++++ RECORDS SHOWN
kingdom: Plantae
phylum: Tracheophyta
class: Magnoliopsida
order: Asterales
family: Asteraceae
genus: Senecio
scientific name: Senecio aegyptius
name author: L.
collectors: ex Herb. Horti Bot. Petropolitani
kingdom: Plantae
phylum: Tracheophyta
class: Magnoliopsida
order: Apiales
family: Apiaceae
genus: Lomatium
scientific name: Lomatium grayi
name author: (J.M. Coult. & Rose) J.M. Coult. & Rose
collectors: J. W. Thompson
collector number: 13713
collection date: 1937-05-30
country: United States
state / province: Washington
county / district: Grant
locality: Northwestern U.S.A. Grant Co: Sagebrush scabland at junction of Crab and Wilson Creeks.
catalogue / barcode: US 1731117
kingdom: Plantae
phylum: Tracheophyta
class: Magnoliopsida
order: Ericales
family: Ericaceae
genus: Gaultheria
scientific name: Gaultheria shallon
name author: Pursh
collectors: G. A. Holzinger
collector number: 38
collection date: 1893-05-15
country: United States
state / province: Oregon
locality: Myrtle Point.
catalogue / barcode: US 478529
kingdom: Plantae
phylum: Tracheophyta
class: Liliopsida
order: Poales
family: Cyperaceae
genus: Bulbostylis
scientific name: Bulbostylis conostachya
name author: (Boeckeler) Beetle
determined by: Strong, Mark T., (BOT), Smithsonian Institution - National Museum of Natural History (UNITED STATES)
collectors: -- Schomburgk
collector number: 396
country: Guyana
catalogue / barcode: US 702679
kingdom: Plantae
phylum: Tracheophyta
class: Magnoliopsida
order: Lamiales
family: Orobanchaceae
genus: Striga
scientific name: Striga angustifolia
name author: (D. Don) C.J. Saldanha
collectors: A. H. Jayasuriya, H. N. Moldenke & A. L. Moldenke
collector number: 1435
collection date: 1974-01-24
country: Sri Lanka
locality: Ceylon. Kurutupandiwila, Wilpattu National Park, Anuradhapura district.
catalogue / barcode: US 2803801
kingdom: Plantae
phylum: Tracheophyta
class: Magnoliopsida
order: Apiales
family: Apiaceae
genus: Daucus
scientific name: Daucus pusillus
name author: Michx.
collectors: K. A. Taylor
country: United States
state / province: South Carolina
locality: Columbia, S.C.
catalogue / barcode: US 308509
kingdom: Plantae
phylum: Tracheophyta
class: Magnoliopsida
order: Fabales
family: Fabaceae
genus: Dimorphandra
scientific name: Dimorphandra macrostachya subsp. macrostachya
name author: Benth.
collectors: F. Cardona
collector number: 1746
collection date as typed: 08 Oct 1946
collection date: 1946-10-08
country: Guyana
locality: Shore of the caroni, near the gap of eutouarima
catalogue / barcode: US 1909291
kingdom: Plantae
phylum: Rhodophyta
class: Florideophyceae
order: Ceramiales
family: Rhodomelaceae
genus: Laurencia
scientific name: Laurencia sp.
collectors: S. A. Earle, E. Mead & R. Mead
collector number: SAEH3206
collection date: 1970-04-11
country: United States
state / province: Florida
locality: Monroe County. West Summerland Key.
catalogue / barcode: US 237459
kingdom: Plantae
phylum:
++++++++
* REQUIRED TASK
Copy out the records above, changing every "collectors" to "collected by" and leaving everything else unchanged.

* RESULT
kingdom: Plantae
phylum: Tracheophyta
class: Magnoliopsida
order: Asterales
family: Asteraceae
genus: Senecio
scientific name: Senecio aegyptius
name author: L.
collected by: ex Herb. Horti Bot. Petropolitani
kingdom: Plantae
phylum: Tracheophyta
class: Magnoliopsida
order: Apiales
family: Apiaceae
genus: Lomatium
scientific name: Lomatium grayi
name author: (J.M. Coult. & Rose) J.M. Coult. & Rose
collected by: J. W. Thompson
collector number: 13713
collection date: 1937-05-30
country: United States
state / province: Washington
county / district: Grant
locality: Northwestern U.S.A. Grant Co: Sagebrush scabland at junction of Crab and Wilson Creeks.
catalogue / barcode: US 1731117
kingdom: Plantae
phylum: Tracheophyta
class: Magnoliopsida
order: Ericales
family: Ericaceae
genus: Gaultheria
scientific name: Gaultheria shallon
name author: Pursh
collected by: G. A. Holzinger
collector number: 38
collection date: 1893-05-15
country: United States
state / province: Oregon
locality: Myrtle Point.
catalogue / barcode: US 478529
kingdom: Plantae
phylum: Tracheophyta
class: Liliopsida
order: Poales
family: Cyperaceae
genus: Bulbostylis
scientific name: Bulbostylis conostachya
name author: (Boeckeler) Beetle
determined by: Strong, Mark T., (BOT), Smithsonian Institution - National Museum of Natural History (UNITED STATES)
collected by: -- Schomburgk
collector number: 396
country: Guyana
catalogue / barcode: US 702679
kingdom: Plantae
phylum: Tracheophyta
class: Magnoliopsida
order: Lamiales
family: Orobanchaceae
genus: Striga
scientific name: Striga angustifolia
name author: (D. Don) C.J. Saldanha
collected by: A. H. Jayasuriya, H. N. Moldenke & A. L. Moldenke
collector number: 1435
collection date: 1974-01-24
country: Sri Lanka
locality: Ceylon. Kurutupandiwila, Wilpattu National Park, Anuradhapura district.
catalogue / barcode: US 2803801
kingdom: Plantae
phylum: Tracheophyta
class: Magnoliopsida
order: Apiales
family: Apiaceae
genus: Daucus
scientific name: Daucus pusillus
name author: Michx.
collected by: K. A. Taylor
country: United States
state / province: South Carolina
locality: Columbia, S.C.
catalogue / barcode: US 308509
kingdom: Plantae
phylum: Tracheophyta
class: Magnoliopsida
order: Fabales
family: Fabaceae
genus: Dimorphandra
scientific name: Dimorphandra macrostachya subsp. macrostachya
name author: Benth.
collected by: F. Cardona
collector number: 1746
collection date as typed: 08 Oct 1946
collection date: 1946-10-08
country: Guyana
locality: Shore of the caroni, near the gap of eutouarima
catalogue / barcode: US 1909291
kingdom: Plantae
phylum: Rhodophyta
class: Florideophyceae
order: Ceramiales
family: Rhodomelaceae
genus: Laurencia
scientific name: Laurencia sp.
collected by: S. A. Earle, E. Mead & R. Mead
collector number: SAEH3206
collection date: 1970-04-11
country: United States
state / province: Florida
locality: Monroe County. West Summerland Key.
catalogue / barcode: US 237459
kingdom: Plantae
phylum:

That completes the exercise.